Thursday, March 26, 2009

Nature Writing at its Finest

Much like Mary Oliver, Craig Childs is a keen observer of nature. Instead of writing poetry, however, Childs is a storyteller in essays. Naturalist, adventurer, desert ecologist, and frequent contributor to National Public Radio's Morning Edition, Childs gives us some of his best observations in The Animal Dialogues: Uncommon Encounters in the Wild. I ate this book up when it was first published, and I'm happy to report that it's now available in paperback. Bear, Bald Eagle, Broad-Tailed Hummingbird, Bighorn Sheep, and Blue Shark are just some of the chapter titles. I was particularly taken with the vignette on a misplaced raccoon.

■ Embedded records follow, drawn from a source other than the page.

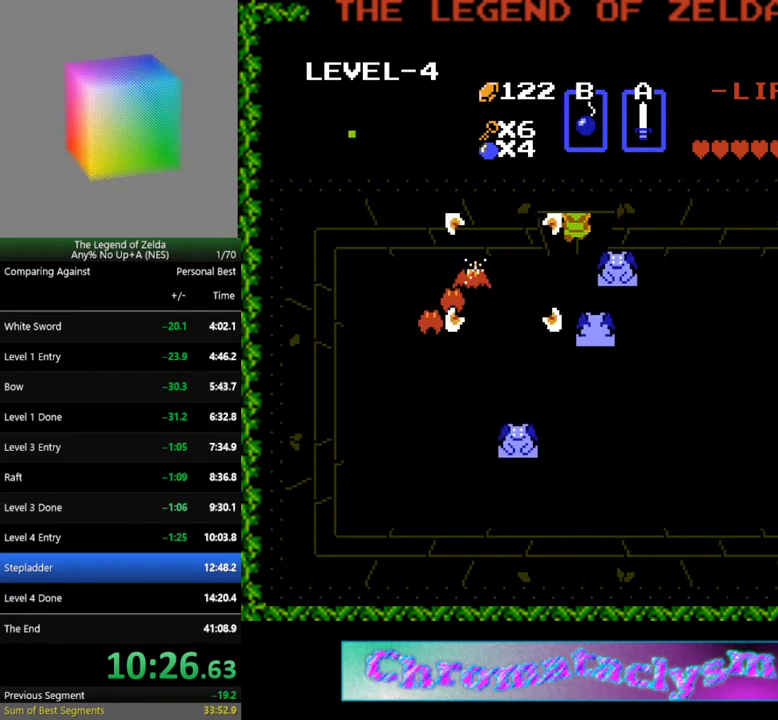
{"buttons": ["DPAD_UP"], "events": []}
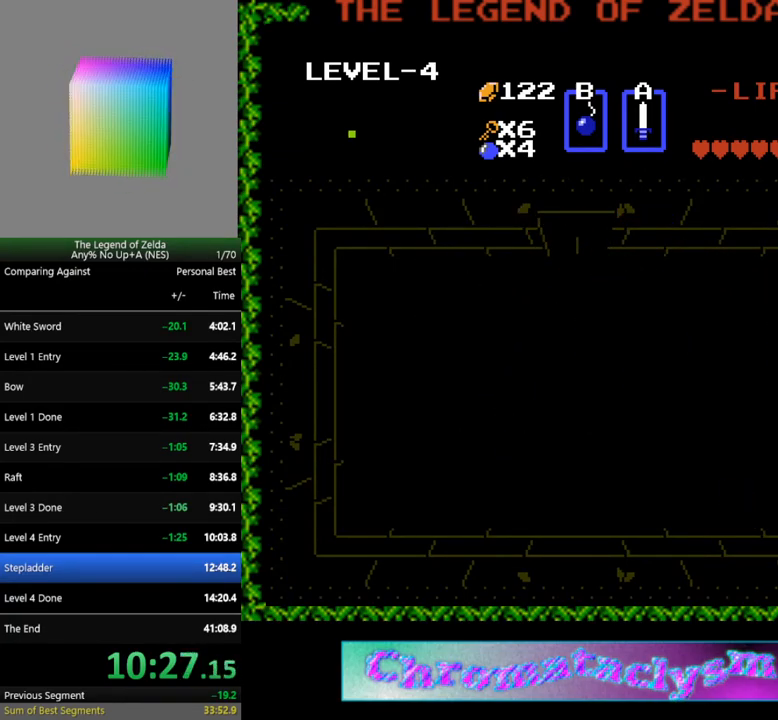
{"buttons": ["DPAD_UP"], "events": [[183, "DPAD_UP", "up"], [433, "DPAD_UP", "down"]]}
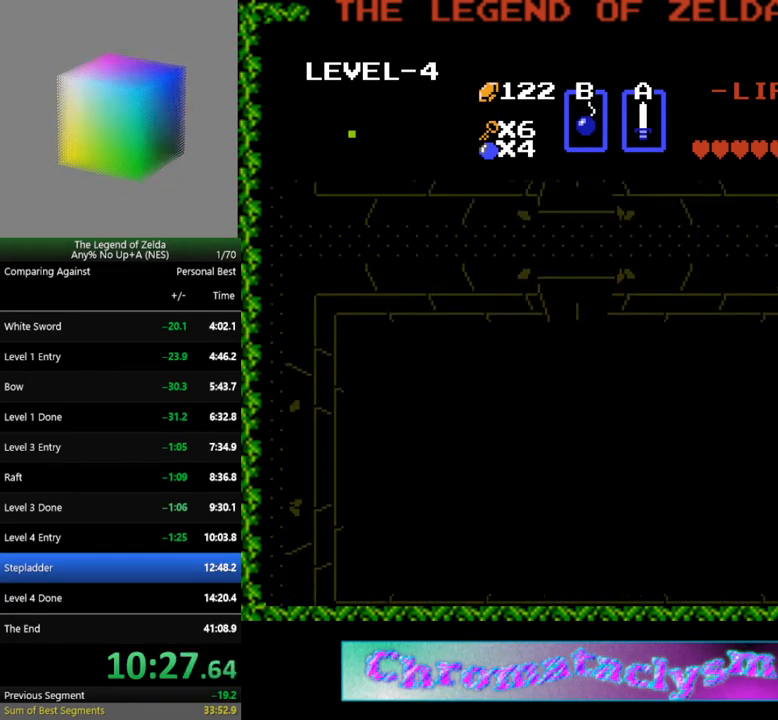
{"buttons": ["DPAD_UP"], "events": []}
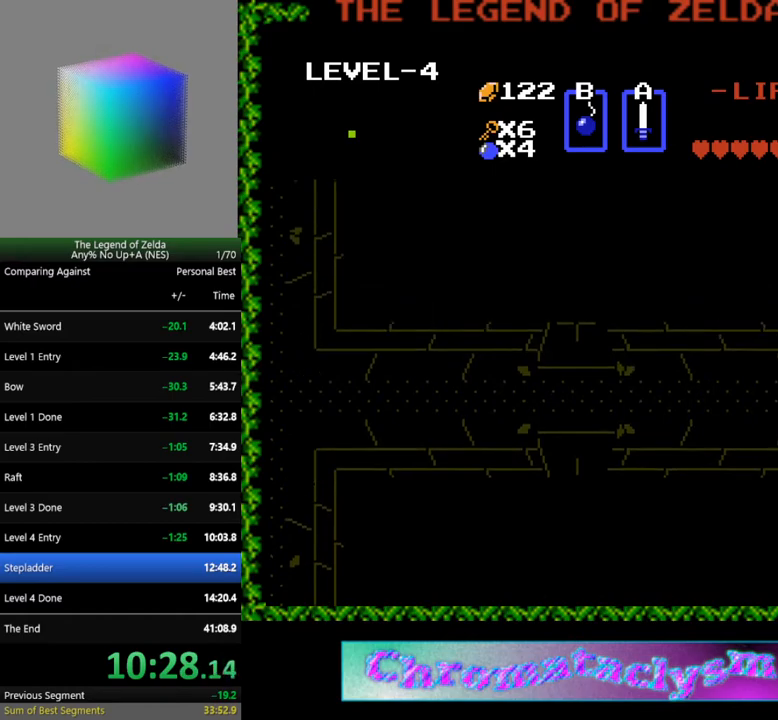
{"buttons": ["DPAD_UP"], "events": []}
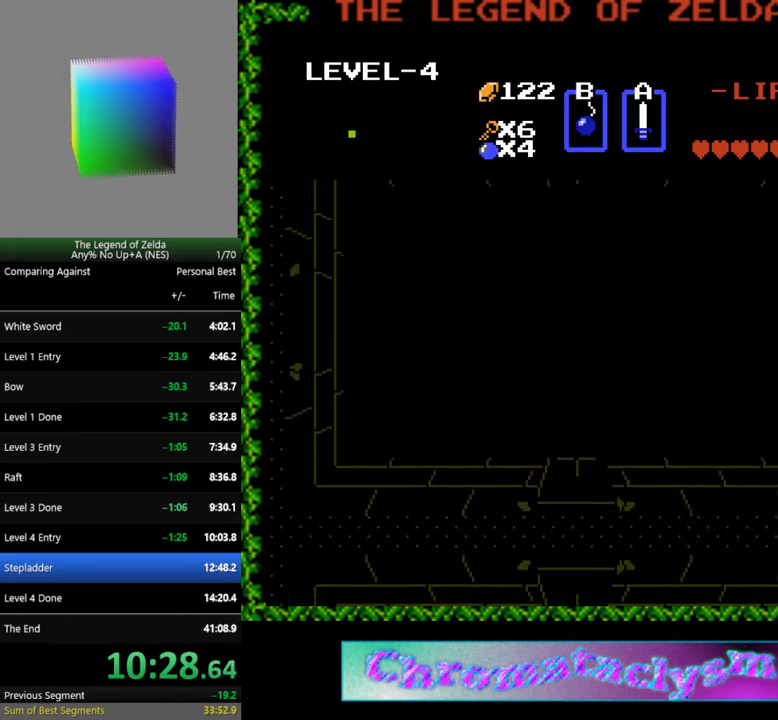
{"buttons": ["DPAD_UP"], "events": []}
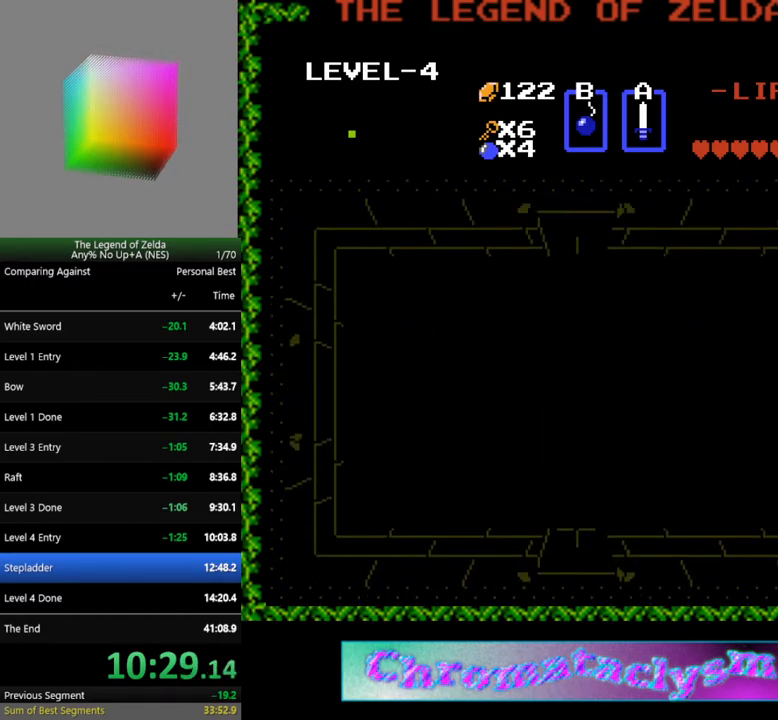
{"buttons": ["DPAD_UP"], "events": []}
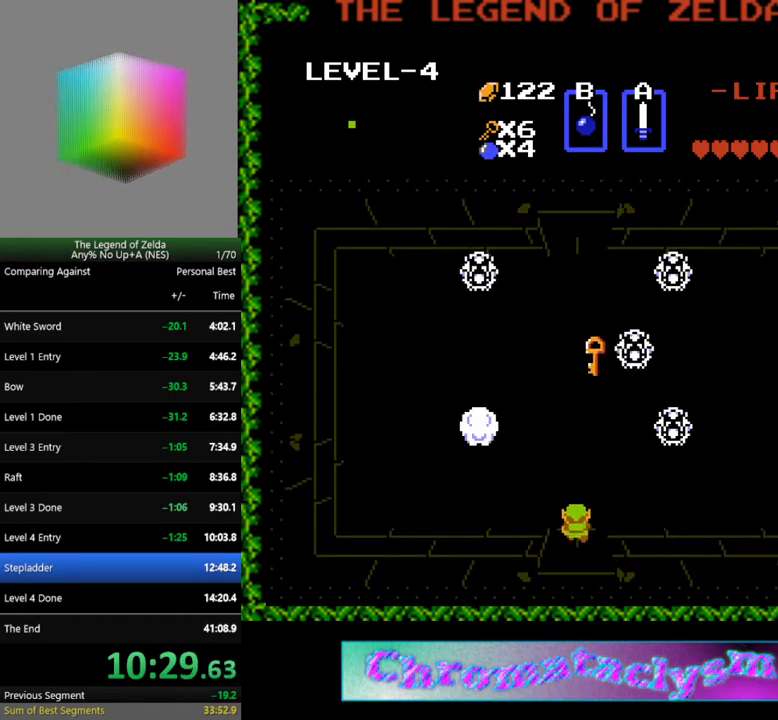
{"buttons": ["DPAD_RIGHT"], "events": [[467, "DPAD_RIGHT", "down"], [483, "DPAD_UP", "up"]]}
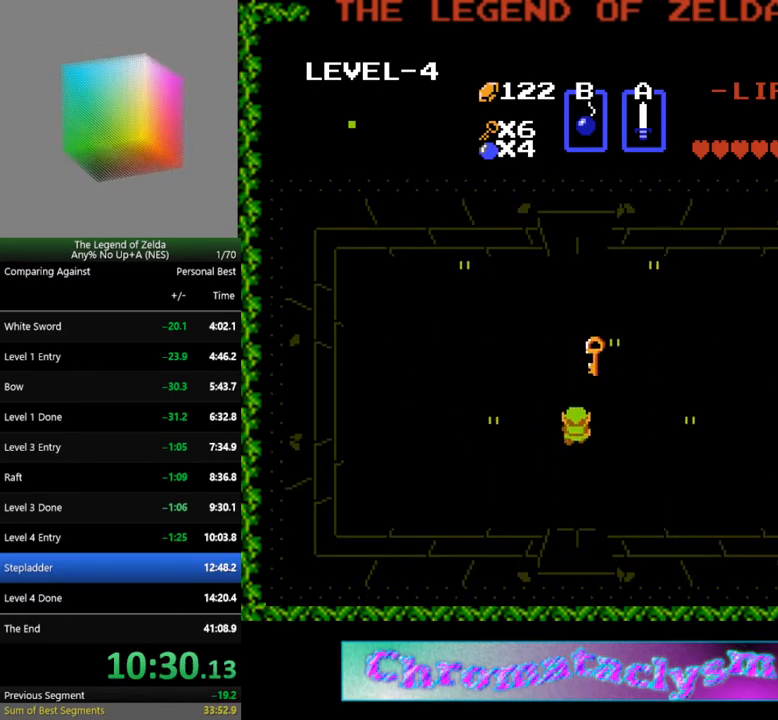
{"buttons": ["A", "DPAD_LEFT"], "events": [[367, "A", "down"], [400, "DPAD_RIGHT", "up"], [500, "DPAD_LEFT", "down"]]}
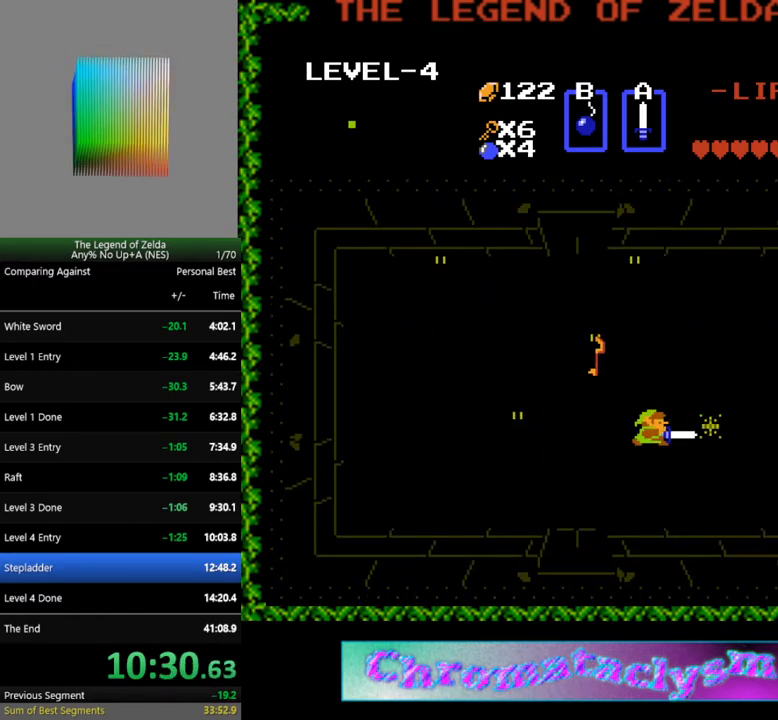
{"buttons": ["DPAD_RIGHT"], "events": [[17, "A", "up"], [117, "DPAD_LEFT", "up"], [200, "DPAD_RIGHT", "down"]]}
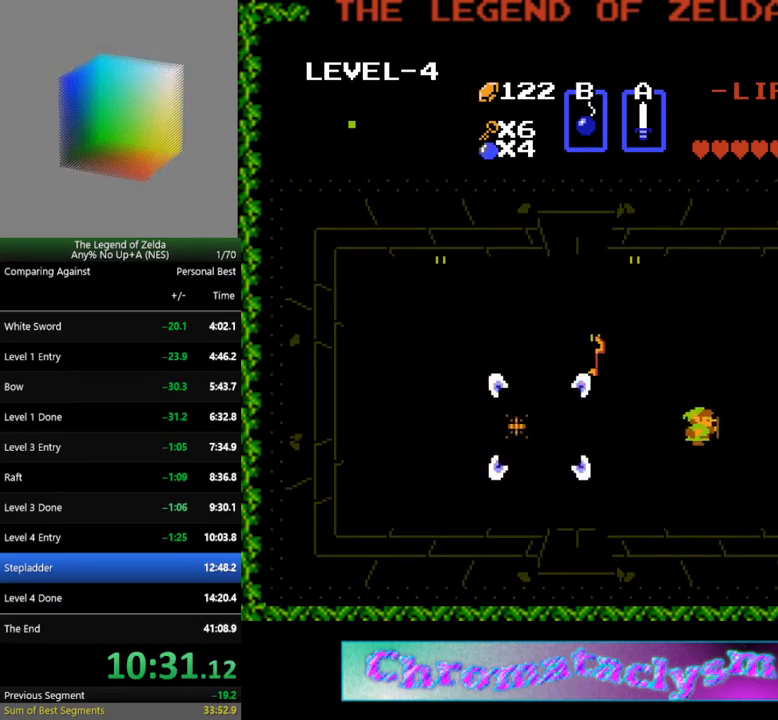
{"buttons": ["DPAD_LEFT"], "events": [[67, "DPAD_UP", "down"], [83, "DPAD_RIGHT", "up"], [267, "DPAD_UP", "up"], [317, "DPAD_UP", "down"], [500, "DPAD_LEFT", "down"], [500, "DPAD_UP", "up"]]}
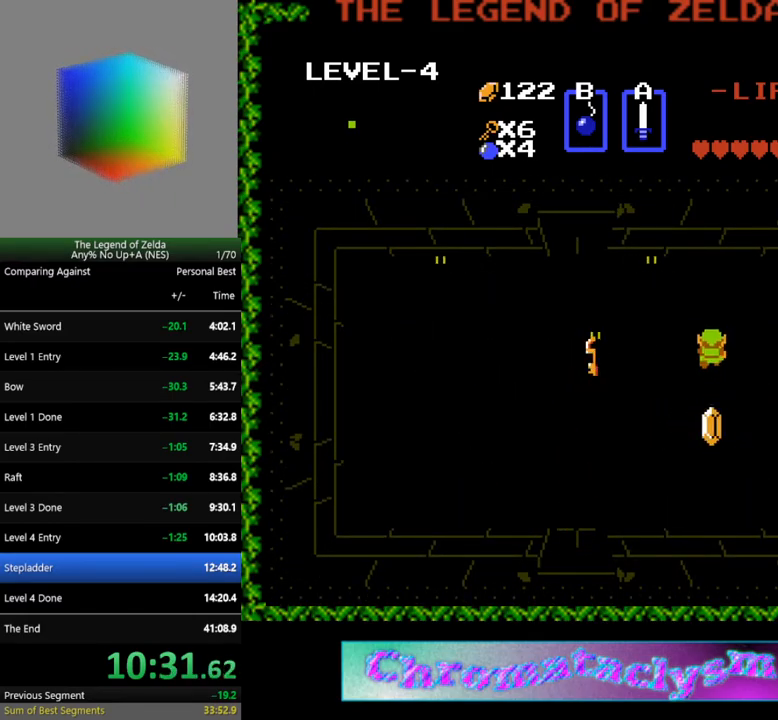
{"buttons": ["A"], "events": [[350, "A", "down"], [483, "DPAD_LEFT", "up"]]}
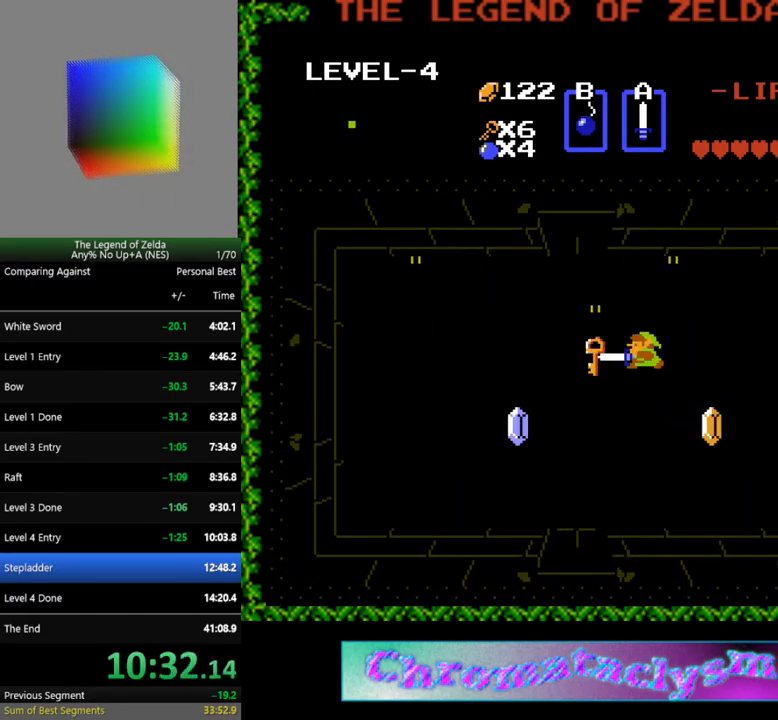
{"buttons": [], "events": [[33, "A", "up"], [67, "DPAD_LEFT", "down"], [200, "DPAD_LEFT", "up"], [350, "DPAD_DOWN", "down"], [483, "DPAD_DOWN", "up"]]}
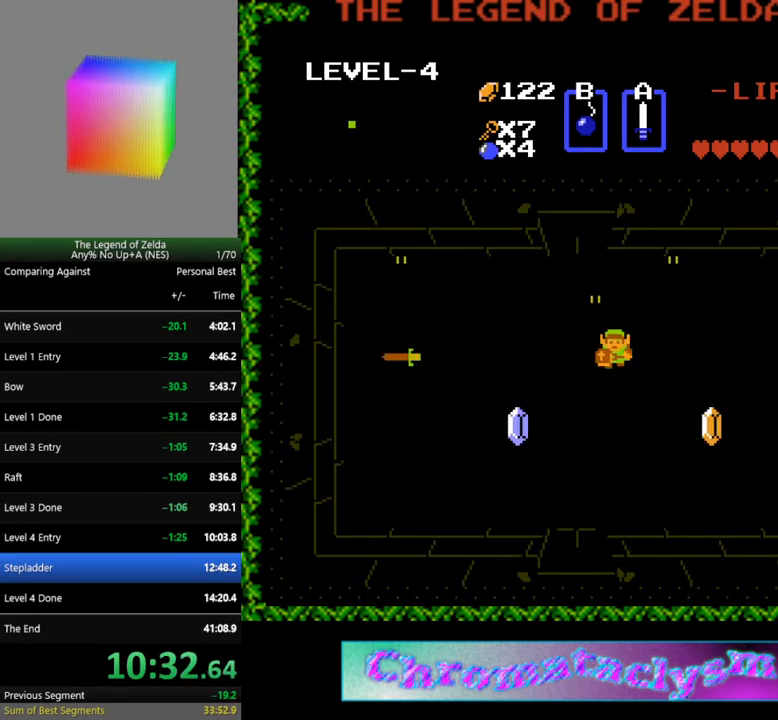
{"buttons": ["DPAD_UP", "DPAD_LEFT"], "events": [[50, "DPAD_UP", "down"], [117, "A", "down"], [150, "DPAD_UP", "up"], [267, "A", "up"], [483, "DPAD_LEFT", "down"], [483, "DPAD_UP", "down"]]}
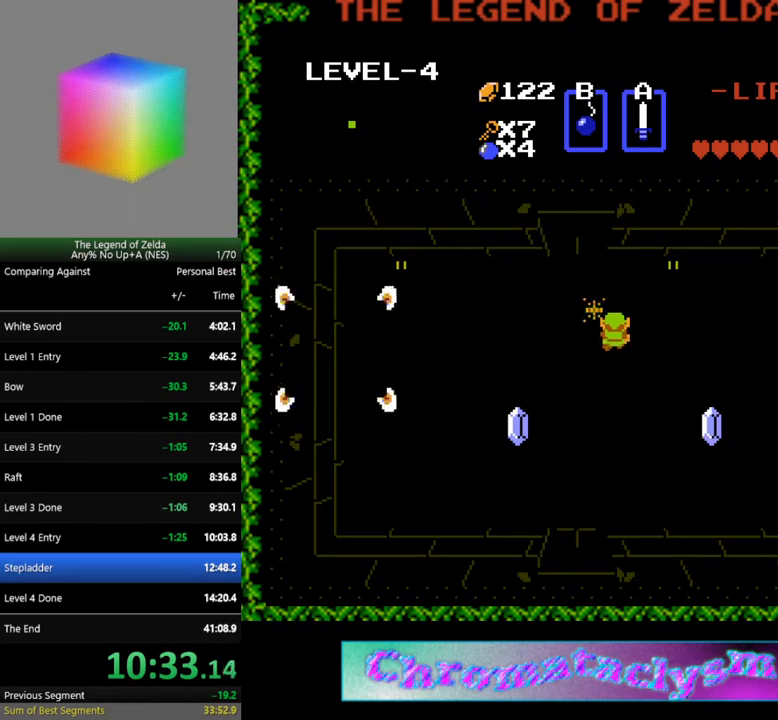
{"buttons": ["DPAD_RIGHT"], "events": [[50, "DPAD_UP", "up"], [83, "DPAD_UP", "down"], [117, "DPAD_LEFT", "up"], [417, "DPAD_RIGHT", "down"], [433, "DPAD_UP", "up"]]}
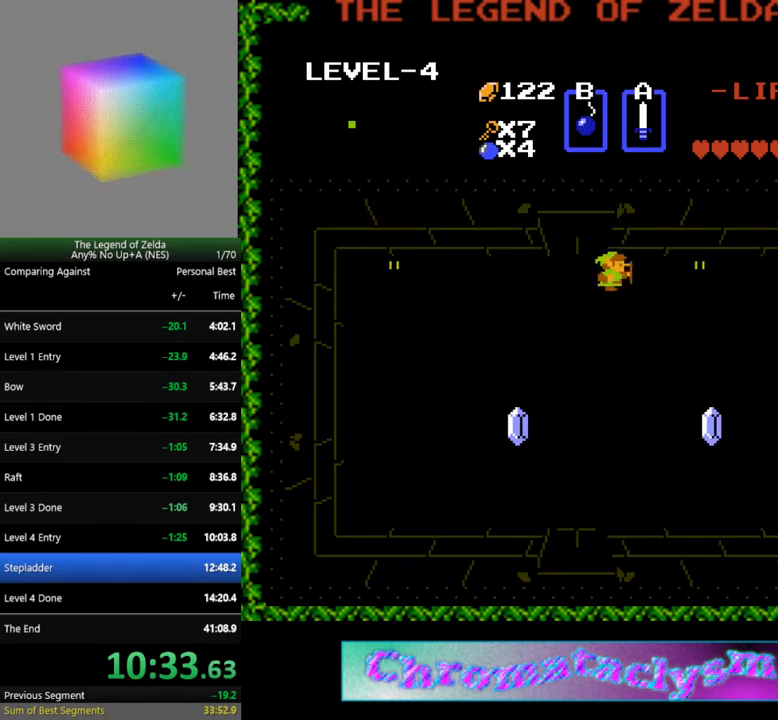
{"buttons": ["DPAD_LEFT"], "events": [[250, "A", "down"], [300, "DPAD_RIGHT", "up"], [367, "A", "up"], [383, "DPAD_LEFT", "down"]]}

The essays need not be read in any particular order; the book is meant to be dipped in and out of. Here's what Childs has to say in his Author's Note: "This is how each story came to me: unexpectedly, halting my breath before I could draw it in. If you are one of those people who insist on reading books from left to right, I recommend a sip of clear water before starting each new chapter. Even better, I suggest that before you read the next story, you open your door and walk into the woods where only birds and spying raccoons might see you, or into a desert of lizards and jackrabbits, if that is what is at hand. Paw up the dirt and taste it on your lips. Drink out of a stream or from the lucid depths of a bedrock water hole. Return to your house, where this book waits on a table. Pull up a chair and see what other wild creature comes to speak with you."


One reviewer said of this book: "He reminds us why we fell in love with the wild in the first place." I couldn't agree more. Come check it out. You're in for some first-class nature writing, sort of Mary Oliver meets Jon Krakauer.